Autoregressive. Exact log-likelihood is p(sentence) = product over tokens of p(token | previous tokens), computable in one pass once the model is trained. VAE only gives a lower bound (ELBO is not the actual likelihood). GAN gives no likelihood. Diffusion does not directly give the data likelihood without extra work.
Diffusion. State-of-the-art image quality with strong prompt conditioning has been the diffusion paradigm’s defining strength since around 2022, and a multi-second latency budget accommodates the multi-step sampling. GAN-based text-to-image lags on prompt fidelity at this quality tier; autoregressive on pixels is too slow for high-resolution images.

Flashcards

Ten cards. Click any card to reveal the answer. Use the Print flashcards button to lay out the full set as one card per page, ready to print or save as a PDF for offline review.

Q. What does 'generative' mean technically, and how does it differ from 'discriminative'?

Generative learns p(x) (or p(x | c)), the distribution over data, which lets you sample new examples AND compute likelihoods. Discriminative learns p(y | x), the label given input, and only supports classification.

Q. Name the four paradigms of generative modeling, one line each.

Autoregressive (predict the next piece, chain rule); Latent-variable (sample z, run decoder); Adversarial / GAN (two-network game, no likelihood); Score-based / diffusion (denoise from pure noise, multi-step).

Q. What is the autoregressive training objective and sampling procedure?

Train: maximize next-piece log-likelihood (chain-rule factorization, equivalently next-token cross-entropy). Sample: sequentially, one piece at a time conditioned on all previous.
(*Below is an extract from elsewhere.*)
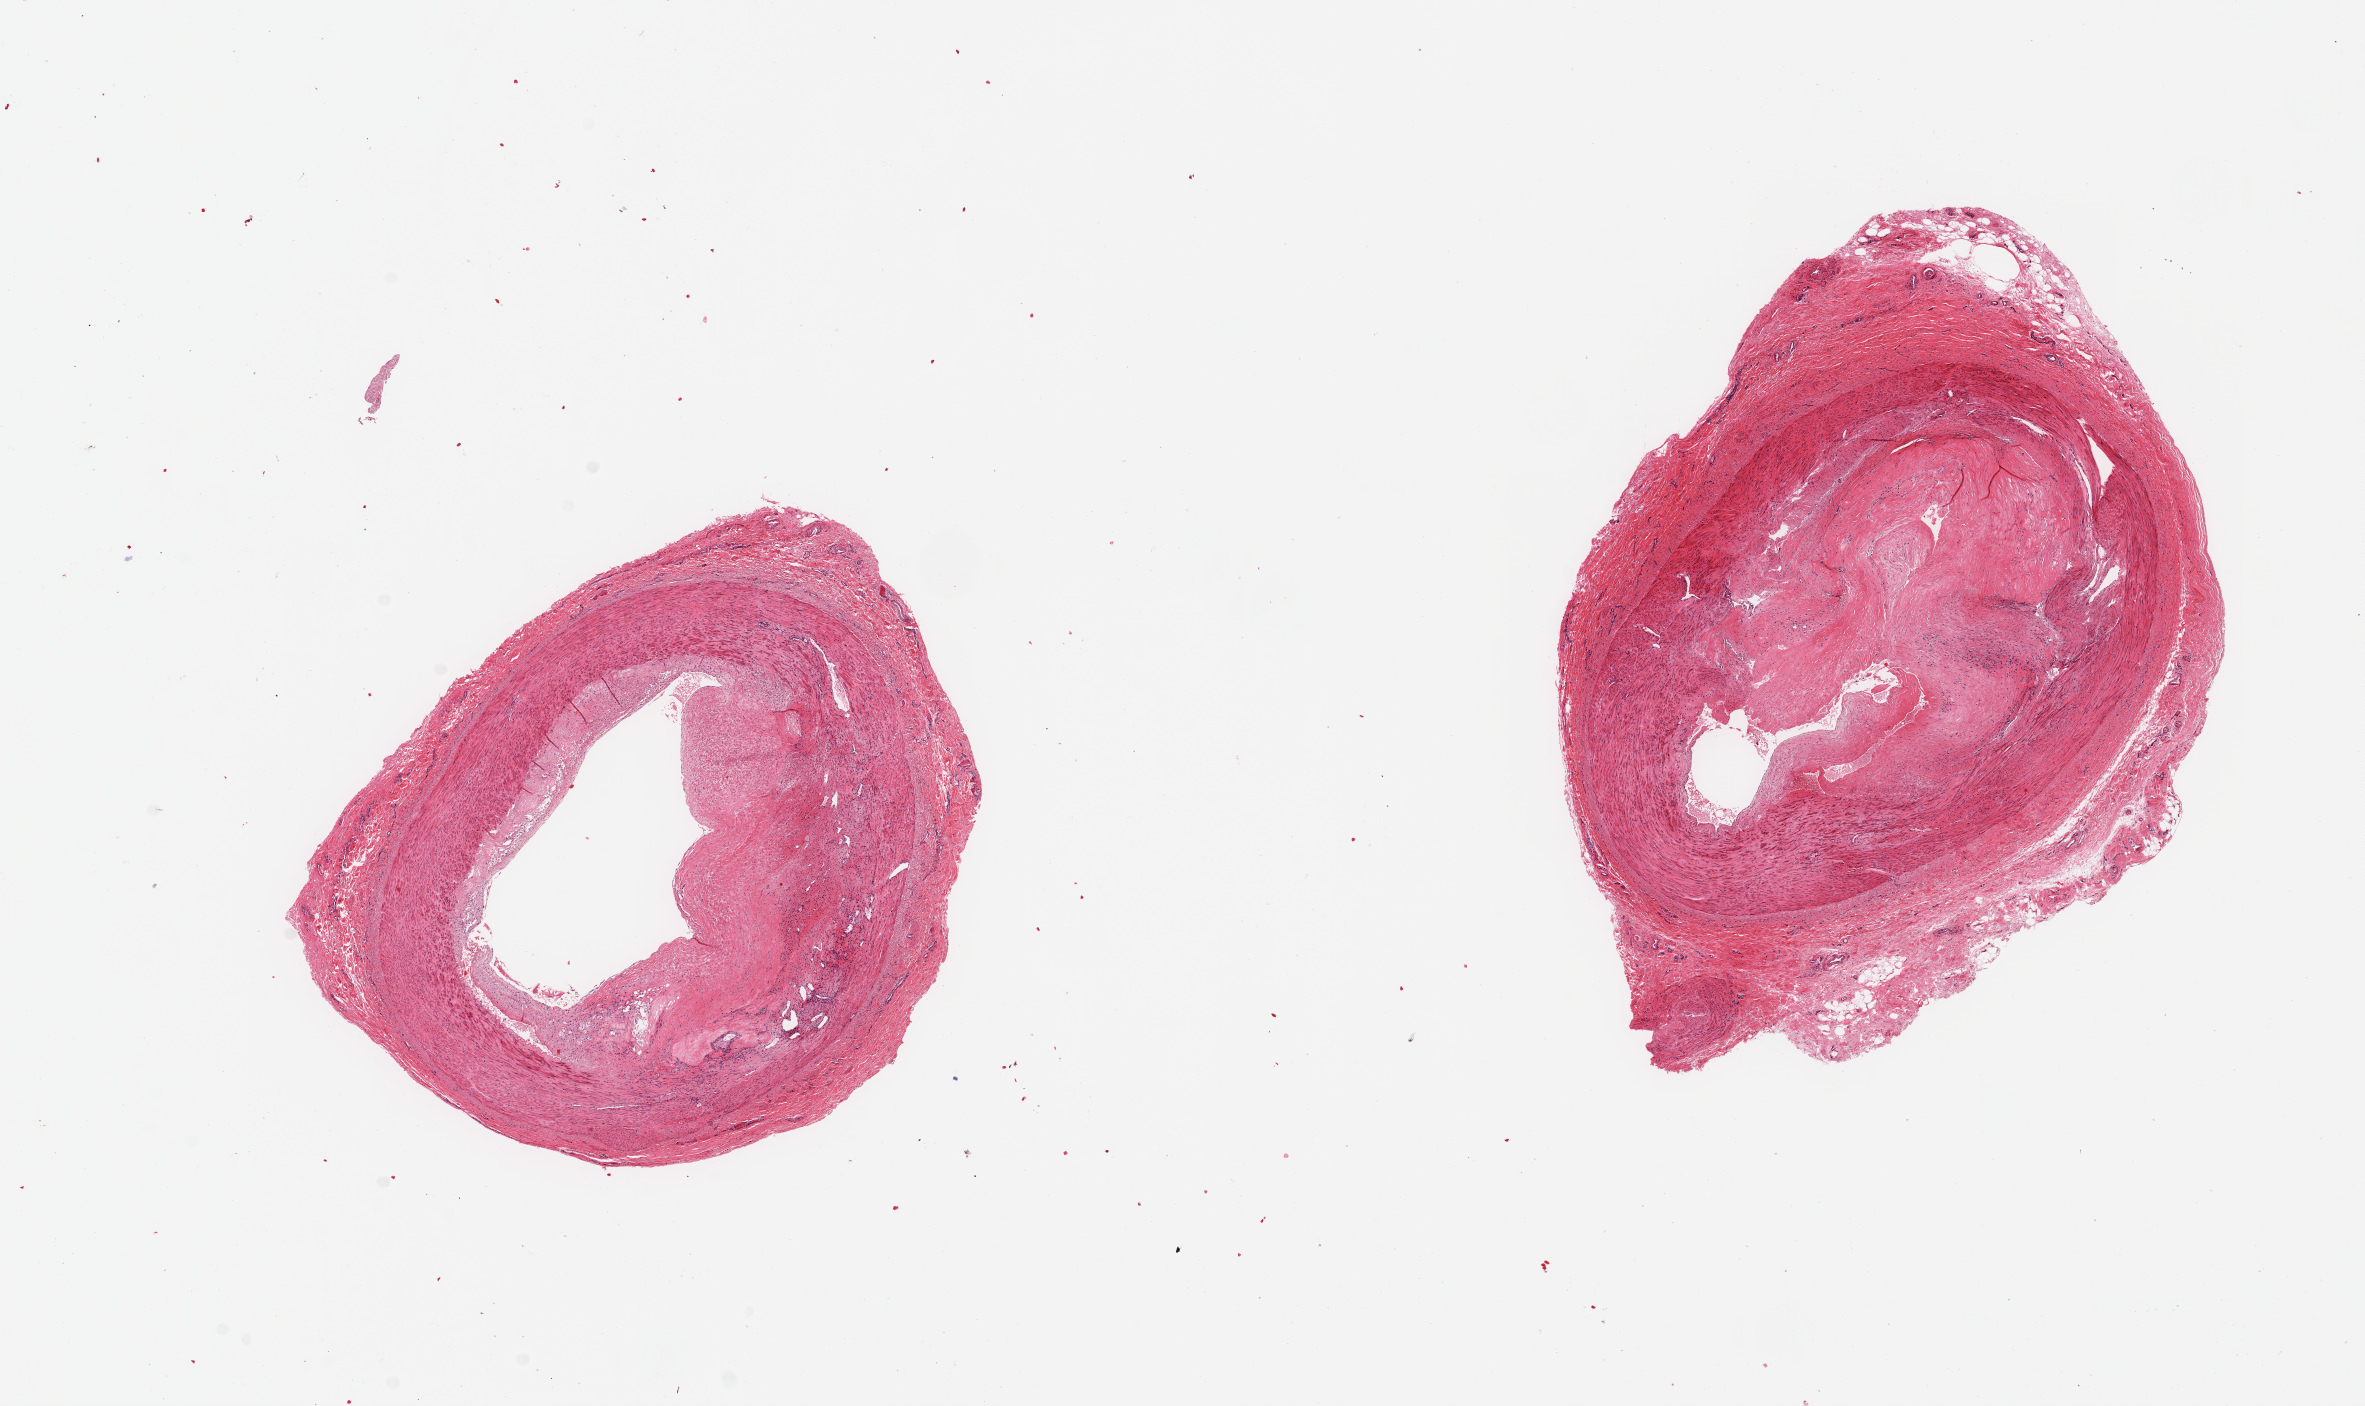
Whole-slide image, H&E stain, low-resolution overview of the scanned area, about 18.7 x 11.1 mm; PAXgene-fixed paraffin-embedded (PFPE) section; sampled site (target tissue): tibial artery; tissue donor sample.
Reviewer comment on this tissue sample: 2 pieces, subtotally occlusive atherosis.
Q. What is the latent-variable (VAE) training objective and sampling procedure?

Train: maximize the ELBO (a lower bound on log-likelihood), a sum of reconstruction error and a KL term on the latent. Sample: draw z from a simple prior, run the decoder once.

Q. What is the GAN training objective and sampling procedure?

Train: a minimax game where the generator tries to fool a discriminator that distinguishes real from generated samples. Sample: draw a latent, run the generator once. No likelihood is computed.

Q. What is the diffusion training objective and sampling procedure?

Train: predict the noise added at each step of a forward noising process (a noise-prediction MSE loss). Sample: start with Gaussian noise and iteratively denoise over many steps.

Q. Which paradigm gives an exact likelihood? Which gives none?

Exact: autoregressive (and normalizing flows). Lower bound only: latent-variable (ELBO). None: GANs. Indirectly via the score ∇ log p(x): diffusion.

Q. Which paradigm is fastest at sampling, and which is slowest?

Fastest: GANs and VAEs sample in one forward pass. Slowest: autoregressive at long output length (sequential) and diffusion at high step counts (multi-step). The trade-off is inherent to the paradigm.

Q. What is a hybrid like latent diffusion, and how do you place it on the map?

A combination of two paradigms. Latent diffusion has a VAE-style encoder (latent-variable component) plus a diffusion process in the latent space (the generative step). Place by the generative step (here, diffusion) and note the compression as an inherited latent-variable element.

Q. Why does identifying a system's paradigm matter when you use it?

The paradigm fixes the sampling procedure (one pass vs multi-step vs sequential), the kinds of likelihoods you can compute, and the failure modes (mode collapse, drift, step-count sensitivity). Reading the paradigm is reading the inherited trade-offs.